Принесли коктейли, и Тереза заплатила за них сразу, вместо того чтобы записать на счет. Кэрол ни за что не дала бы ей оплатить его, разве что Тереза сделала бы это тайком.

— Ты наденешь свой черный костюм? — спросила Тереза Кэрол, когда та вышла из душа.

Кэрол кинула на нее взгляд.

— И что, перевернуть вверх дном чемодан? — спросила она, подойдя к нему. — Вытащить, почистить, пропарить, чтобы убрать складки, и все ради того, чтобы надеть его на полчаса?

— Да мы только полчаса будем допивать коктейли.

— Мне не устоять перед твоей силой убеждения, — Кэрол взяла костюм, отнесла его в душ и включила воду.

Это был тот самый костюм, в котором она была в их первый совместный обед.

— Ты понимаешь, что это единственный напиток, который я выпила с тех пор, как мы покинули Нью-Йорк? — произнесла Кэрол. — Конечно, ты не понимаешь. И знаешь, почему? Я счастлива.

— Ты красивая, — сказала Тереза.

Кэрол улыбнулась ей снисходительной улыбкой, которую Тереза так любила, и пошла к туалетному столику. Она обернула вокруг шеи желтый шелковый шарф, завязала его свободным узлом и начала расчесывать волосы. Свет лампы обрамлял ее фигуру, как на картинке, и у Терезы возникло ощущение, что она уже видела это прежде. Она вдруг вспомнила — вот женщина на фоне окна расчесывает свои длинные волосы, вспомнила даже кирпичи в стене и мглистый, моросивший в то утро дождь.

— Как насчет духов? — спросила Кэрол, двигаясь к ней с бутылочкой. Она коснулась лба Терезы пальцами, у линии роста волос, куда она поцеловала ее в тот день.

— Ты напомнила мне женщину, которую я видела когда-то, — сказала Тереза. — Где-то в Лексингтоне. Не ты, вернее, а свет. Она расчесывала волосы, — Тереза умолкла, но Кэрол ждала, что она продолжит. Кэрол всегда ждала, и никогда нельзя было угадать, что она хочет сказать. — Однажды рано утром, по дороге на работу… я помню, что как раз начался дождь, — Тереза запнулась, — я увидела ее в окне.

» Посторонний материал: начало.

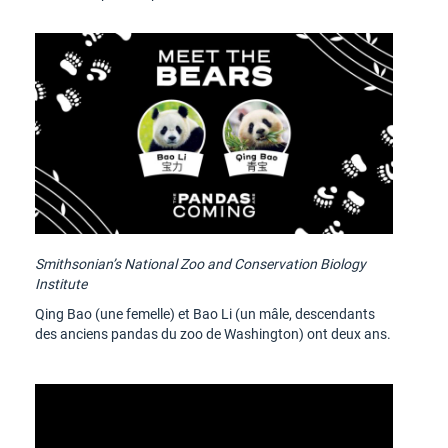
Smithsonian’s National Zoo and Conservation Biology
Institute
Qing Bao (une femelle) et Bao Li (un mâle, descendants
des anciens pandas du zoo de Washington) ont deux ans.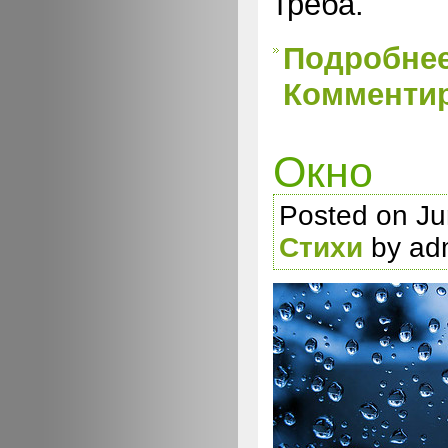
треба.
Подробне
Комментир
Окно
Posted on Ju
Стихи
by ad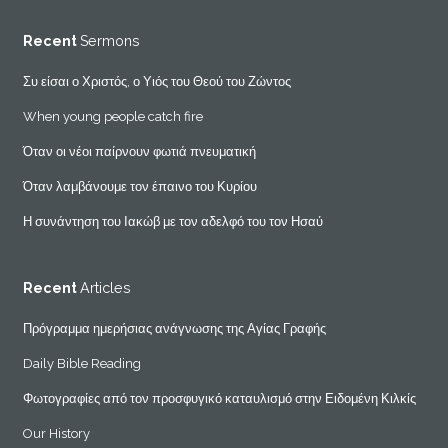
Recent
Sermons
Συ είσαι ο Χριστός, ο Υιός του Θεού του Ζώντος
When young people catch fire
Όταν οι νέοι παίρνουν φωτιά πνευματική
Όταν λαμβάνουμε τον έπαινο του Κυρίου
Η συνάντηση του Ιακώβ με τον αδελφό του τον Ησαύ
Recent
Articles
Πρόγραμμα ημερήσιας ανάγνωσης της Αγίας Γραφής
Daily Bible Reading
Φωτογραφίες από τον προσφυγικό καταυλισμό στην Ειδομένη Κιλκίς
Our History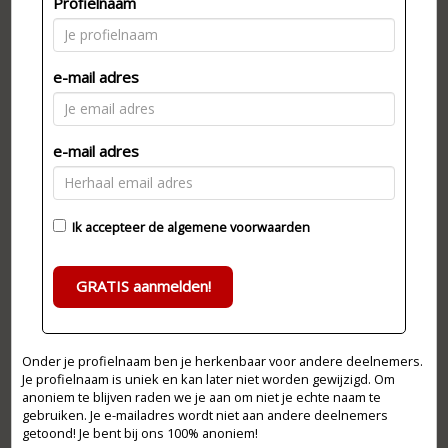
Profielnaam
e-mail adres
e-mail adres
Ik accepteer de
algemene voorwaarden
GRATIS aanmelden!
Onder je profielnaam ben je herkenbaar voor andere deelnemers.
Je profielnaam is uniek en kan later niet worden gewijzigd. Om
anoniem te blijven raden we je aan om niet je echte naam te
gebruiken. Je e-mailadres wordt niet aan andere deelnemers
getoond! Je bent bij ons 100% anoniem!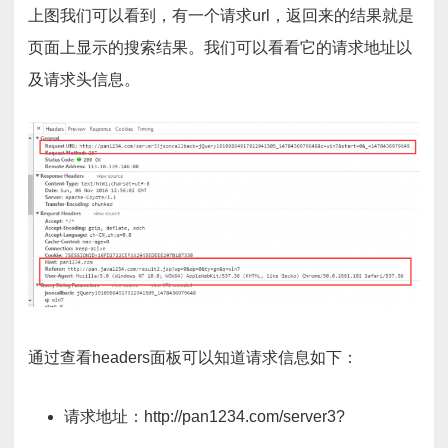
上图我们可以看到，有一个请求url，返回来的结果就是
页面上显示的搜索结果。我们可以看看它的请求地址以
及请求头信息。
通过查看headers面板可以知道请求信息如下：
请求地址：http://pan1234.com/server3?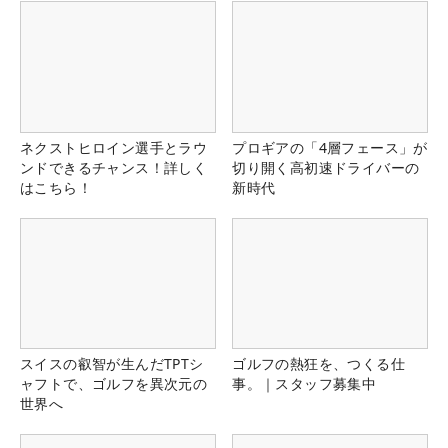
ネクストヒロイン選手とラウ
プロギアの「4層フェース」が
ンドできるチャンス！詳しく
切り開く高初速ドライバーの
はこちら！
新時代
スイスの叡智が生んだTPTシ
ゴルフの熱狂を、つくる仕
ャフトで、ゴルフを異次元の
事。｜スタッフ募集中
世界へ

Вообще-то она могла не продолжать, не рассказывать, как она простояла там, наверное, минуты три или четыре, желая жадно, с таким напряжением, что это высосало из нее все силы, чтобы она была знакома с этой женщиной, чтобы она могла войти в дом, постучаться — и ее радушно встретили бы там; желая, чтобы она могла сделать это вместо того, чтобы идти на работу в Пеликан Пресс.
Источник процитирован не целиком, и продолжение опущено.